This Father's Day started in the early morning.
The youngest had a bad dream. She first woke her mother and then me.
Downstairs, I warmed up yesterday's coffee before sitting in the room I call a library, polishing a sermon that wasn’t, and never will be, done.
More feet stirred. And like the sunrise, the oldest appeared - bright and promising.
They wanted to give me presents. I told them we had to wait for their mother.
She got me a couple of books. One was a guide to accompany the Hohner harmonica she gave me. By early afternoon, I’d mastered Mary Had A Little Lamb. Neil Young, take notice.
Later, I drove to a pipe shop. A man sold me a couple of ounces of aromatic pipe tobacco. I lied and told him that’s what my wife prefers when actually it's what both of us do.
In a second-hand rocking chair, I smoked a black cavendish blend. My tongue tasting perhaps the only flavor of the good life I'll ever know. Smoke rolls up into a blue sky, and I wonder if it will become part of a cloud.
The girls find me outside.
“Do you have to go to work today, Dad?” they ask.
“I’ve already been to work today,” I say.
“It’s church day AND Father’s Day,” the youngest says back. She smiles before adding, “They are mixed together.”
“What do you want to do today?” the oldest says. She's holding a massive piece of bamboo that she dragged home from a park. I know without a doubt that she or her sister will drop it on their bare feet soon.
“I dunno,” I say. “What do you want to do?”

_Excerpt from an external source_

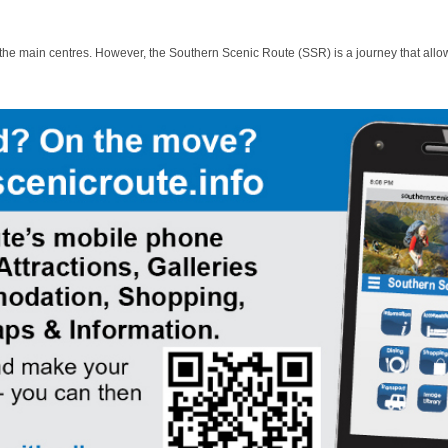
 the main centres. However, the Southern Scenic Route (SSR) is a journey that allo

She looks at me, puzzled. “But it’s Father’s Day,” she says. “You gotta choose.”
She bounces away with energy that makes my knees jealous.
I don’t know how to answer her in a way she’ll understand.
How do you tell someone that whatever makes them happy is what makes you happy?
I watch them play on the slope of the driveway. They laugh. They fight. They dance. Their feet are dirty. Their dresses cling to them thanks to the June heat. Their hair breaks free from the ties and braids their mother put in earlier. Their faces are a mixture of hers and mine. Other parts of them belong to ancestors I've never known.
I watch them, and they watch me.
It’s a small moment, but the small ones are truly the only ones that matter.
Soon, I’ll listen to a song a friend sent me. I’ve listened to it a few times today. The artist is Tommy Prine, son of the late John Prine. “Ships in the Harbor.”
The last verse wets my eyes,
'I'd do anything just to talk to my father
But I guess he was leaving soon, as we do
Yeah, I guess he was passing through, and I am too.'
That is a feeling I have today, and if I could do anything on Father’s Day, it would be to talk to him again.
Maybe that's the strange gift—you spend part of today missing someone who raised you while also trying to become the kind of person your own children will remember when you're gone.
All of it is enough to give a man pause.